Member of the Oregon State Senate from the 29th district
- In office 1997–2013
- Preceded by: Gordon H. Smith
- Succeeded by: Bill Hansell

Personal details
- Born: August 6, 1941 (age 84) Pendleton, Oregon, U.S.
- Party: Republican
- Spouse: Alice
- Children: 4
- Alma mater: University of California, Berkeley University of Oregon (Bachelor's)
- Occupation: Politician

= David Nelson (Oregon politician) =

American Republican politician

David Nelson (born August 6, 1941) is a Republican politician from the U.S. state of Oregon. He served four terms in the Oregon State Senate. He lives in Pendleton, and represented District 29.

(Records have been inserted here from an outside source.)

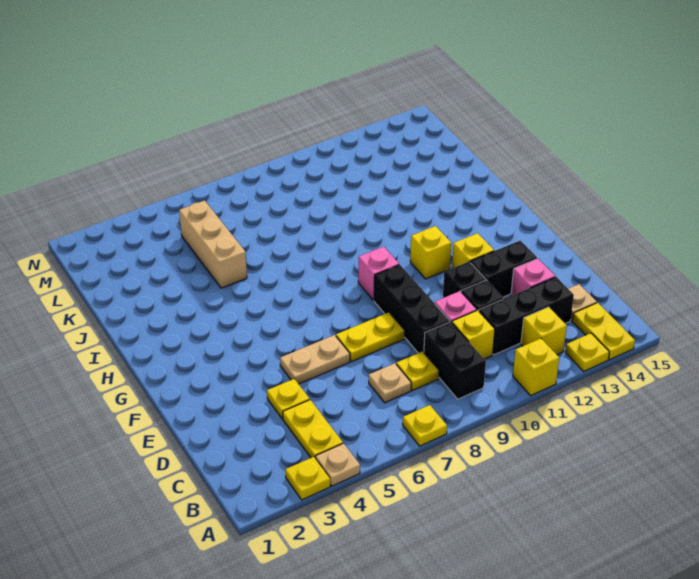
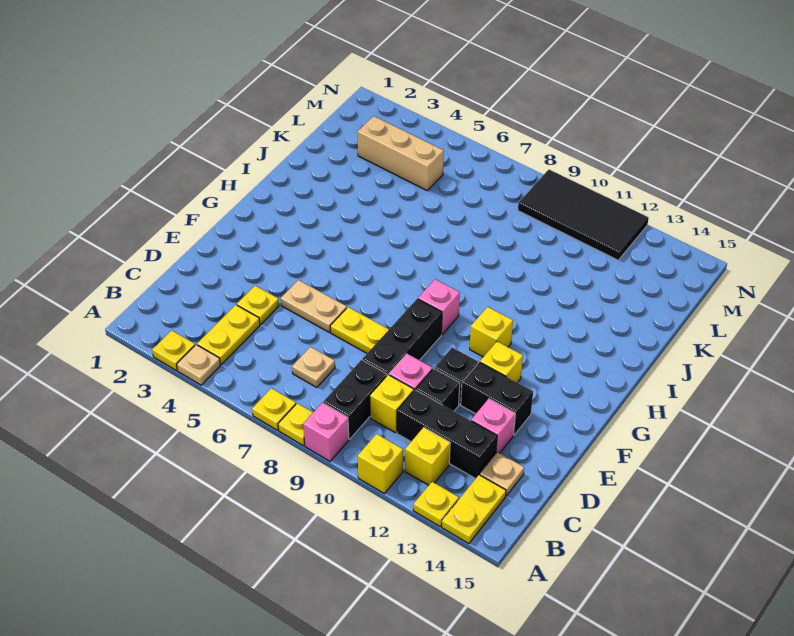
none -> pink 1x1 brick [303,403,349,461]
yellow 1x1 plate [396,351,439,390] -> yellow 1x1 plate moved to [278,403,313,446]
tan 1x3 brick [179,201,247,288] -> tan 1x3 brick turned to [357,116,444,190]
none -> black 2x4 tile [518,170,649,260]

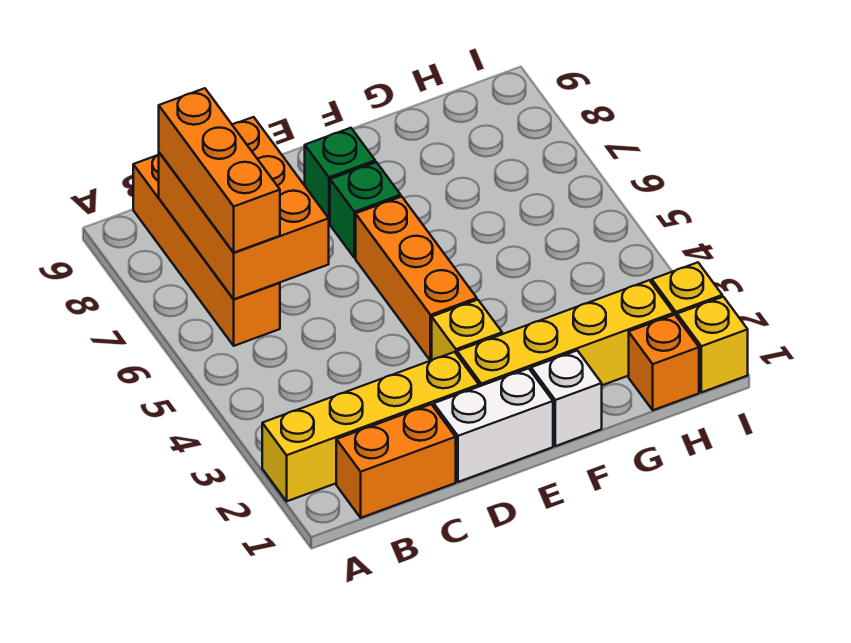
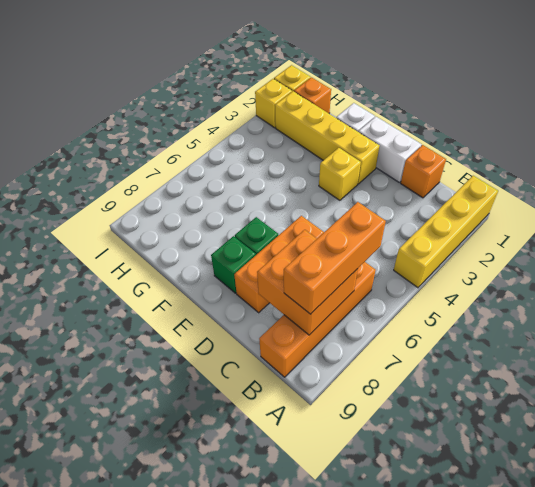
yellow 1x4 brick [262,352,479,501] -> yellow 1x4 brick turned to [394,176,498,288]
orange 1x2 brick [336,404,456,518] -> orange 1x1 brick [401,145,446,198]
orange 2x3 brick [159,117,329,299] -> orange 2x2 brick [257,230,358,335]
orange 1x3 brick [356,197,477,361] -> orange 1x3 brick moved to [234,216,324,313]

==Early life and education==
David Nelson was born in Pendleton, Oregon, United States.
He attended the University of California at Berkeley, but then transferred to the University of Oregon, where he earned a bachelor's degree in Political Science in 1964. He then managed, and later purchased, a wheat farm in Brady, Montana. He earned a law degree from the University of Montana Law School in 1967.

==Political experience==
Nelson was County Attorney for Pondera County, Montana for 1971-1975.
He served as a senator in the Oregon State Senate from 1996 to 2013; and was Oregon State Senate Majority Leader in 2001.

==Organizations==
David Nelson has been a member of the following organizations:
American Bar Association,
Babe Ruth Association,
Eastern Oregon Symphony,
Education Foundation of Pendleton,
Oregon Wheat League,
Pendleton Swim Association, and
the Rotary Club

==Personal life==
Nelson and his wife Alice have four children and four grandchildren.